The Korean Medical Association, which has been on the forefront of the protest, claiming the reforms will erode service quality, has seen its offices raided, with top members sued over medical law violations and slapped with travel bans.
The KMA's Joo Soo-ho has been accused of "aiding and abetting" the protests and appeared at the Seoul Metropolitan Police Agency for questioning Wednesday.
"I came here with ease because literally I have nothing to hide, nor reasons to hide," the 65-year-old surgeon told reporters before he went inside.
"The charge of instigation can't be established because we have never instigated" the junior medics to quit en masse, he said.
He said the doctors' protest was "non-violent" and urged the government to renounce its "stubbornness" and negotiate.
The Wednesday questioning is the first police probe into any medical personnel in connection with the ongoing walkouts by the young doctors.
President Yoon said the new funds would be earmarked to ensure "stable management of emergency treatments".
The finance ministry said the money could be used to pay staff to work overtime, to cover the costs of dispatching military doctors to civilian hospitals, or for hiring temporary medical staff.
"We have no choice but to respond sternly to illegal collective action that takes people's lives hostage in accordance with laws and principles," Yoon said.
"As I have stressed many times, medical reform is a task that cannot be delayed anymore," he said.
The government is pushing to admit 2,000 more students to medical schools annually from next year to address what it calls one of the lowest doctor-to-population ratios among developed nations.
Despite the warning of license suspension, striking junior doctors have not returned to work on any significant scale, government data shows.

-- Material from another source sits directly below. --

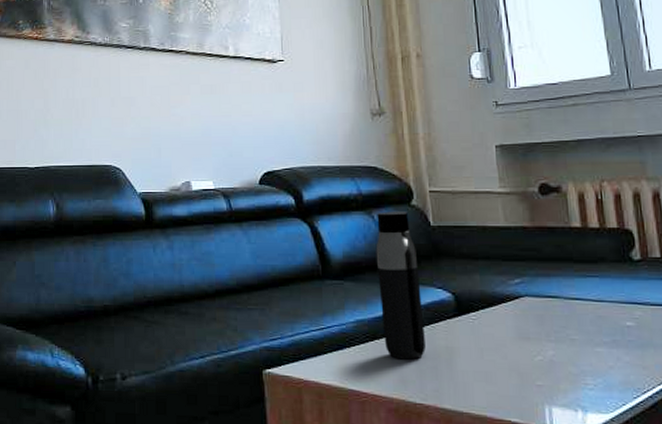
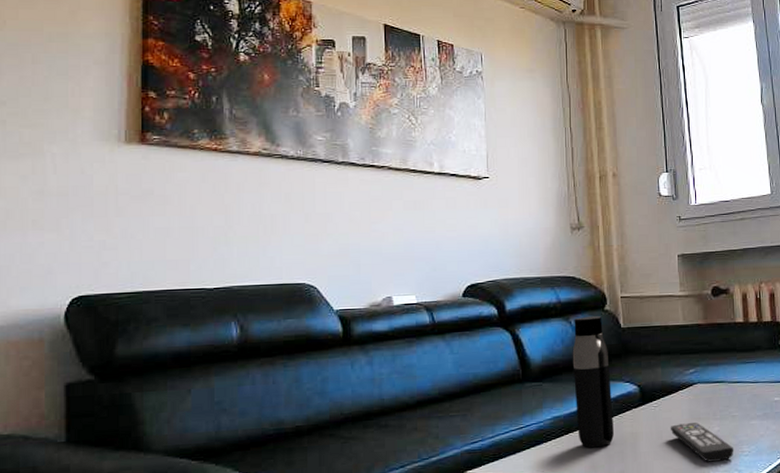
remote control: none [492,342,575,393] -> present [670,423,734,462]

As of Monday nearly 9,000 trainee doctors remained on walkouts, official figures show, a number that has not significantly changed over the last two weeks.
The mass work stoppage has taken a toll on hospitals, with crucial treatments and surgeries cancelled, prompting the government to raise its public health alert to the highest level.
Around half of the surgeries scheduled at some major hospitals have been cancelled since last week, according to the health ministry.